Within a few days, I had my first chemotherapy treatment. The hardest thing for me was not knowing what to expect. Since everyone is different, the doctors and nurses cannot predict how your body will react to the chemo. At first, the chemo was really hard for me because they used Neulasta (pegfilgrastim), and the bone pain was unbelievable. It felt as though there were fireworks in my bones. Fortunately, that was really the only side effect I experienced. In addition to chemo, I also decided to have a stem cell transplant.

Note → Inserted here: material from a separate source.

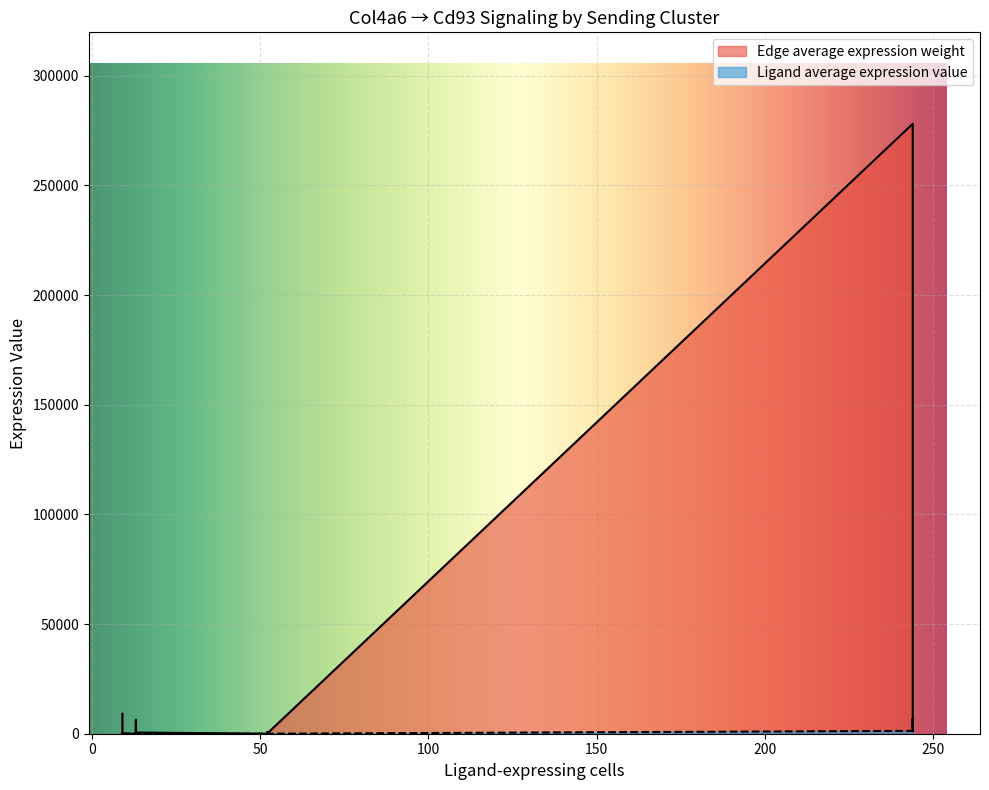

What is the minimum value shown in the chart?

2.5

I contacted the Lymphoma Research Foundation (LRF) and asked to be connected with someone who had the same type of lymphoma. Through their Lymphoma Support Network, LRF was able to put me in touch with someone who had a similar type of cancer, with a similar outcome, and who had not only had an autologous transplant, which is what I had, but who had an allogeneic transplant, as well. She just hit her five-year mark. She was fabulous and instrumental in helping getting me through the difficult times. She was able to tell me little things that gave me some control over my surroundings and what was going to happen to me. She said things like, "Take your own washcloths so you always have a fresh one. Just buy a big package of them. It's five bucks, and it makes you so comfortable." Although nothing can completely prepare you for what you will experience, having someone there that has been through it was such a comfort to me.
What I would say to a new patient is that you are the one who makes up your mind how you're going to deal with this disease; you CAN deal with it. You can tell yourself it's the end of the world, or you can say, "I have options. There are things that I can do, and there are reasons why I need to live, and why I want to live, and why I CAN live. And you have to identify those things and focus on those."
I looked at my treatment like jumping a horse (which I have done). There's a mental process that you go through when you're riding horses, especially the jumping courses. You think about how many paces you have until the next jump, and where exactly you want your feet to be when you jump. Most importantly, you throw your heart over that jump before your horse and head go over. You have to imagine yourself on the other side, or the horse stops dead.You have to know what the hurdles are, mentally prepare yourself, physically get there and do it. And you have to keep your eye on the next hurdle all the time. You can't say, "Oh, I didn't do that hurdle well enough!" or "I skinned my knee on that hurdle!" You have to just keep going, get to the next hurdle, and keep your eye on the finish line.
I would encourage newly diagnosed patients to draw on all available resources. People love to help. Sometimes they don't know how, so just tell them, "Do whatever you feel like. Call me and talk. I'll put the phone off if I want to sleep. Go ahead and call." A lot of people are afraid to pick up the phone. You know, sometimes, I just wanted to hear about their day instead of mine.
I know it's very difficult. I am one of the lucky people. It sounds strange to have a horrible disease and say you're one of the luckiest people on the planet, but I do feel fortunate. So, keep your eye on the next jump, and throw your heart over ahead of you and stay positive.